For more information on the full range of language packs offered by Speechmatics, please refer to the guide on supported language packs.

Accuracy

Specify whether to use a standard or enhanced model for transcription. The enhanced model is more accurate, but will take a little more time and will also impact pricing. By default, the standard model is used.

{
  "type": "transcription",
  "transcription_config": {
    "language": "en",
    "operating_point": "enhanced"
  }
}

Output locale

For the English language pack only, it is possible to specify the spelling rules to be used when generating the transcription, based on the output_locale configuration setting.

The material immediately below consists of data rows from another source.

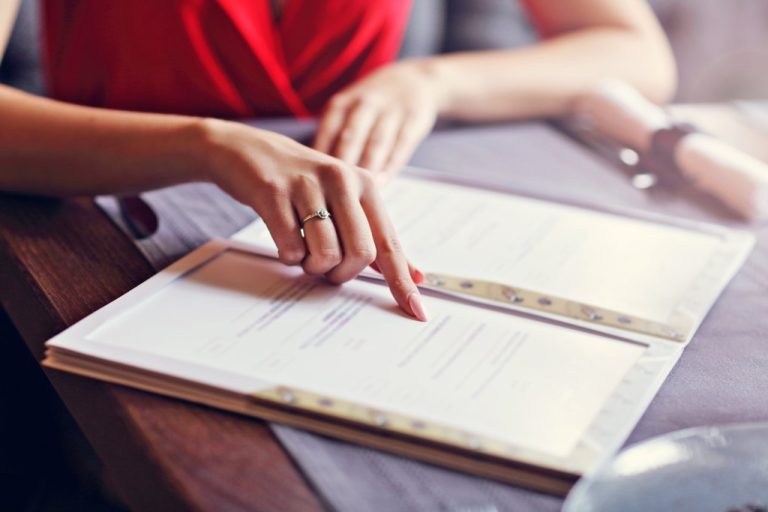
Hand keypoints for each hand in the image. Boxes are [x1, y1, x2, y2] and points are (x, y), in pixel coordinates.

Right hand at [202, 120, 427, 320]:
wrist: (243, 150)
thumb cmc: (299, 182)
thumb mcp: (342, 198)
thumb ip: (373, 235)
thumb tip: (413, 274)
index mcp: (365, 184)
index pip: (389, 243)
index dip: (402, 281)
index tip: (417, 312)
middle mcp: (342, 180)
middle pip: (361, 253)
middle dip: (343, 274)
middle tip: (327, 269)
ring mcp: (306, 185)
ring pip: (326, 254)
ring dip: (313, 267)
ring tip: (304, 253)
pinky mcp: (273, 192)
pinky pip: (291, 248)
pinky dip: (289, 256)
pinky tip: (285, 240)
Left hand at [314, 60, 439, 182]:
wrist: (417, 80)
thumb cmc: (372, 104)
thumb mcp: (349, 108)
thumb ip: (334, 134)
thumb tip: (315, 172)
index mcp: (343, 102)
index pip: (327, 130)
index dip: (320, 156)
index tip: (315, 180)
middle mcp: (365, 103)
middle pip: (350, 137)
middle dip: (342, 165)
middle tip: (333, 191)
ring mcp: (391, 111)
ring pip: (376, 143)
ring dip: (367, 169)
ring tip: (359, 194)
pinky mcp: (414, 121)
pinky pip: (400, 146)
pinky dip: (390, 166)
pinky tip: (382, 183)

The three locales in English that are available are:

  • British English (en-GB)
  • US English (en-US)
  • Australian English (en-AU)

When transcribing in English, it is recommended to specify the locale. If no locale is specified then the spelling may be inconsistent within a transcript.

The following locales are supported for Chinese Mandarin:

  • Simplified Mandarin (cmn-Hans)
  • Traditional Mandarin (cmn-Hant)

The default is Simplified Mandarin.

An example configuration request is below:

{
  "type": "transcription",
  "transcription_config": {
    "language": "en",
    "output_locale": "en-GB"
  }
}

Domain language optimization

Some Speechmatics language packs are optimized for specific domains where high accuracy for specific vocabulary and terminology is required. Using the domain parameter provides additional transcription accuracy, and must be used in conjunction with a standard language pack (this is currently limited to the "finance" domain and supports the "en" language pack). An example of how this looks is below:

{
  "type": "transcription",
  "transcription_config": {
    "language": "en",
    "domain": "finance"
  }
}

It is expected that whilst there will be improvements for the specific domain there can be degradation in accuracy for other outside domains.